My day is crazy today. I'll be in and out, here and TM.

Chloe said...

Carol, When you get back, tell us what you're cooking today. I'll check back in a while.

ivygreen said...

Yes, it has been too nice a morning to stay cooped inside. I ventured out to see what my garden did while I was away neglecting it. Among other discoveries, a rose bush I had pulled up and discarded beneath the outside stairs found a way to root itself and it's putting out new leaves. It wasn't even a bush, just a stick, but it had enough strength to reach for the light. Nature is amazing. There's a lesson there that maybe goes without further explanation which is a good thing at these times when I struggle to put thoughts on paper (well, not paper exactly.)

Carol said...

Chloe, I cooked up a mess of stuffed bell peppers Friday when I got home from work. I had enough to eat all weekend. By tonight though, I will be tired of them and I think I'll bake up some spicy lemon chicken wings.

Stuffed Bell Peppers,

Put a little EVOO in your pot and throw in some ground chuck. Brown the meat for a little while. Drain out the excess fat. Add seasoning, according to your taste and health habits. We like lots of it around here. Add some chopped onions and garlic. Even though I'm gonna stuff this concoction into bell pepper halves, I always add extra chopped bell pepper.

Add a can of diced tomatoes and a small can of tomato paste, if you like it a little sweet. Use tomato sauce if you want it less sweet.

Now you can either go the Mexican way and use chilli powder or go the Italian way and add Italian seasoning. Your choice. Cook about 30 minutes.

Cut bell peppers in half, clean them out and steam them for about 10 minutes either in a covered pot with a little water or a steamer. Make your rice.

After the rice is done and the meat sauce has cooked for a while, mix the rice into the meat sauce. Add as much rice as you desire.

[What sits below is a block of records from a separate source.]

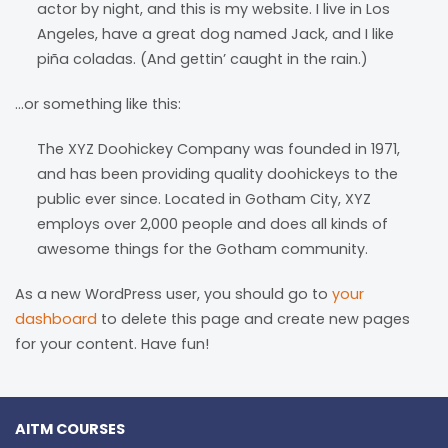
actor by night, and this is my website. I live in Los
Angeles, have a great dog named Jack, and I like
piña coladas. (And gettin’ caught in the rain.)
…or something like this:
The XYZ Doohickey Company was founded in 1971,
and has been providing quality doohickeys to the
public ever since. Located in Gotham City, XYZ
employs over 2,000 people and does all kinds of
awesome things for the Gotham community.
As a new WordPress user, you should go to
your
dashboard
to delete this page and create new pages
for your content. Have fun!
AITM COURSES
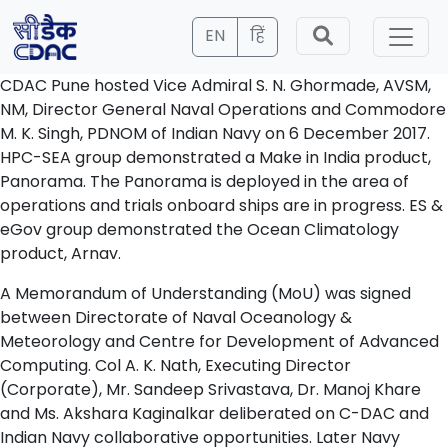
EN
हिं
CDAC Pune hosted Vice Admiral S. N. Ghormade, AVSM,
NM, Director General Naval Operations and Commodore
M. K. Singh, PDNOM of Indian Navy on 6 December 2017.
HPC-SEA group demonstrated a Make in India product,
Panorama. The Panorama is deployed in the area of
operations and trials onboard ships are in progress. ES &
eGov group demonstrated the Ocean Climatology
product, Arnav.
A Memorandum of Understanding (MoU) was signed
between Directorate of Naval Oceanology &
Meteorology and Centre for Development of Advanced
Computing. Col A. K. Nath, Executing Director
(Corporate), Mr. Sandeep Srivastava, Dr. Manoj Khare
and Ms. Akshara Kaginalkar deliberated on C-DAC and
Indian Navy collaborative opportunities. Later Navy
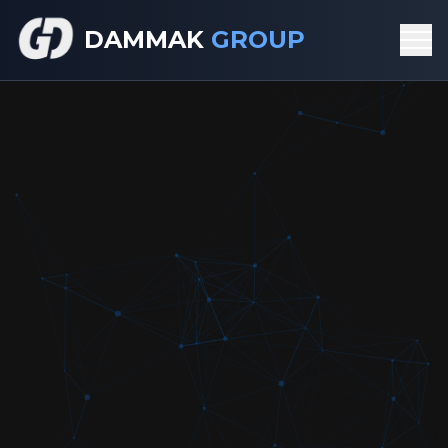
DAMMAK
GROUP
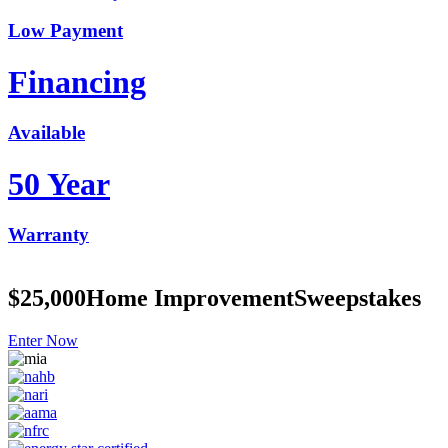
Low Payment
Financing
Available
50 Year
Warranty
$25,000
Home Improvement
Sweepstakes
Enter Now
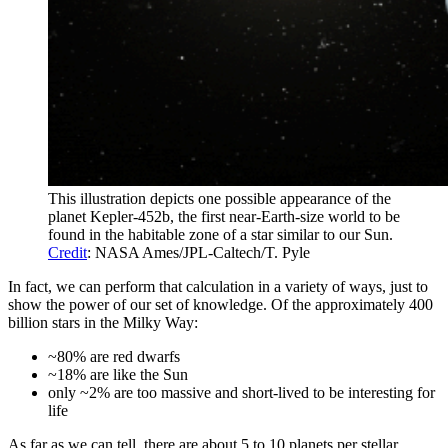
This illustration depicts one possible appearance of the
planet Kepler-452b, the first near-Earth-size world to be
found in the habitable zone of a star similar to our Sun.
Credit
: NASA Ames/JPL-Caltech/T. Pyle
In fact, we can perform that calculation in a variety of ways, just to
show the power of our set of knowledge. Of the approximately 400
billion stars in the Milky Way:
~80% are red dwarfs
~18% are like the Sun
only ~2% are too massive and short-lived to be interesting for
life
As far as we can tell, there are about 5 to 10 planets per stellar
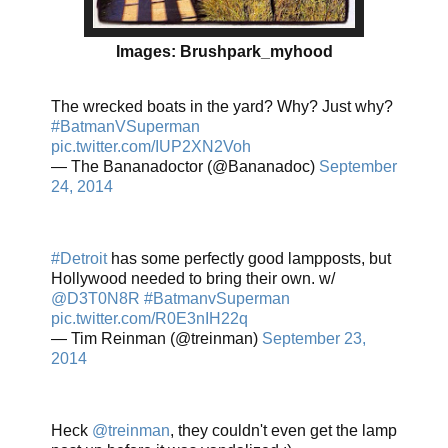
Images: Brushpark_myhood
The wrecked boats in the yard? Why? Just why?
#BatmanVSuperman
pic.twitter.com/IUP2XN2Voh
— The Bananadoctor (@Bananadoc)
September
24, 2014
#Detroit
has some perfectly good lampposts, but
Hollywood needed to bring their own. w/
@D3T0N8R
#BatmanvSuperman
pic.twitter.com/R0E3nIH22q
— Tim Reinman (@treinman)
September 23,
2014
Heck
@treinman
, they couldn't even get the lamp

Put your bell pepper halves in a baking dish and fill each half with the meat/rice concoction. Put that in the oven at about 350 degrees. They don't need to cook long because everything is already cooked. Just before you take them out of the oven sprinkle with the cheese of your choice. Let the cheese melt and...

Bon Appetit!

solarcrete said...

What do you mean, Mexican, or Italian?.....there is no choice.! you gotta go....me.

Chloe said...

Umm, Yummy.
I had a taco bell burrito. Believe it or not, that was yummy too. Then I went to my favorite store, Ross. They have just about everything, and I had a good ole time there.

You know Carol, this reminds me of when they used to call these sites boards. We can come here, post our thoughts, and then come back later and do it again, while at the same time, getting to read others thoughts. I like the concept, and it's nice that we're not arguing when we disagree.

Solar, knew I was just kidding when I called him a smartass last night. We've been going back and forth calling each other that over on TM. I'm always joking, if I say anything that's smarting off, to either you or Solar. Remember that. I love you both.

Chloe said...

... I should have said, Emma and I went to my favorite store. She's part of almost everything I do, nowadays.

Chloe said...

I just saw you were here recently Solar! You knew I was kidding, huh?

Carol said...

Did Solar get his feeler's hurt because I offered an Italian option for the stuffed bell peppers? We all know that Mexican is always the best choice and you must serve up with or to a spicy hot tamale....

If you refresh the blog you will meet one of my ex diabetes ed. students.

Chloe said...

Carol, I just refreshed and noticed you have 5 followers! Is the student one of them?

Carol said...

No, Chloe, he's still out there kayaking. My twin sister signed up today.

solarcrete said...

Twin sister; OOO no there's two of you.! Im in trouble.

Chlo, I always know when you are kidding, and if you are not, and there's bound to be a time when you or someone will get a little mad at me....well we already covered that ground, just be your self, and we can never go wrong.